As mainstream queer events become more and more enmeshed with the corporate world, the question remains as to whom they stand for, and who will be left behind. For now, the rift between activists and the organisers of such events seems to be growing. This year has also seen other organisers coming under fire, including those of Manchester Pride, following the announcement that they would be cutting funding to charities. Chardine mentions that, at the time of interview, she has yet to hear from the organisers of the British LGBT Awards, despite having sent them her statement the night before it going public. 

The non-responsiveness seems to be a key trend: following widespread backlash to a tweet announcing their sponsors, the organisation deleted the post, but failed to address the community’s concerns. At the time of writing, they did not respond to a request for comment, either.

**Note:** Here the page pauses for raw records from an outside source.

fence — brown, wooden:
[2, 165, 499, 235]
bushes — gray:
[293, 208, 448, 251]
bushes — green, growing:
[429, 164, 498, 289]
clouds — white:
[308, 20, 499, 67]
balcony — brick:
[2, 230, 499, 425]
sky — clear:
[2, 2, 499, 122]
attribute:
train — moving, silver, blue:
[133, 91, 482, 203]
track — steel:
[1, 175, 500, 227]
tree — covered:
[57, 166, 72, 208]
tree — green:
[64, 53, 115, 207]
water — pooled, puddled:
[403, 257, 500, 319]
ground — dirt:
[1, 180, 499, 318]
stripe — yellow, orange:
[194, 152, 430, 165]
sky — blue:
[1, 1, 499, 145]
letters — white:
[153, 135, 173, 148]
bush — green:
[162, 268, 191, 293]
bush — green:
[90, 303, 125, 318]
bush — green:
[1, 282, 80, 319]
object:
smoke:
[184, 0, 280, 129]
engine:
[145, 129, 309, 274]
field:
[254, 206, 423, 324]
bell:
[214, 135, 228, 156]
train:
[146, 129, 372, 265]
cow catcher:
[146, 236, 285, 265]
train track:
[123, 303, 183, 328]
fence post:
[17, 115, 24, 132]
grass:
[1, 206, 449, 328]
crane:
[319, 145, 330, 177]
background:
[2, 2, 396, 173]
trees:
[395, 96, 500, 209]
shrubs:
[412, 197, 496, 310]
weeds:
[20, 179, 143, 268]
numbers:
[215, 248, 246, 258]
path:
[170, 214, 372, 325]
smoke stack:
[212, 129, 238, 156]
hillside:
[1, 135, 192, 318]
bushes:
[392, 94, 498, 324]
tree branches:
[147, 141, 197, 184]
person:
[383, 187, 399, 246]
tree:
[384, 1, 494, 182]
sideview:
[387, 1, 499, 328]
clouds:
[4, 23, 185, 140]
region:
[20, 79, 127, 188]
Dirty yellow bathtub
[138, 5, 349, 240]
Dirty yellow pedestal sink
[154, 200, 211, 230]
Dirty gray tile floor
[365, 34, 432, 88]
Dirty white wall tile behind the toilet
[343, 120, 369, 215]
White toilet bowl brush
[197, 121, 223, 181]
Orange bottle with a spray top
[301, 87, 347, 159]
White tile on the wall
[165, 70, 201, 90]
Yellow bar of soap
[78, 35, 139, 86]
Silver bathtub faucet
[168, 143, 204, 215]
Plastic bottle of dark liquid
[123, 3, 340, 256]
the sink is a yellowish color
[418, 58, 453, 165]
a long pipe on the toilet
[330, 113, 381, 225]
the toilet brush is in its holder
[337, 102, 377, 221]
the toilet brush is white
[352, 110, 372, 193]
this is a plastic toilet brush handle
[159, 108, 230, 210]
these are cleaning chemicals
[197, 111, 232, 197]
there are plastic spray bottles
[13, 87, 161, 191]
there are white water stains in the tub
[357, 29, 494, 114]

The future may seem unclear, but Chardine is looking to the past for inspiration. She hopes that the community can return to its “radical heart”. “What we are supposed to be working for and fighting for is not to make these corporations look good, but to support people in our community against things like homelessness and exploitation”, she says.

“I think people’s viewpoints are very self-centred, on their own success as an individual, or even just as a predominantly white community in the UK.” Until such a time in the movement comes, she remains defiant, calling on white queer counterparts to reconsider how they approach LGBTQ+ rights. 

To the board and others like it, she has a simple message. “It makes no sense to have an ethically dubious sponsor for what is, essentially, a human rights award. There’s a complete contradiction there,” she says. “We have a history – and a future – that we need to protect from being pilfered in this way.”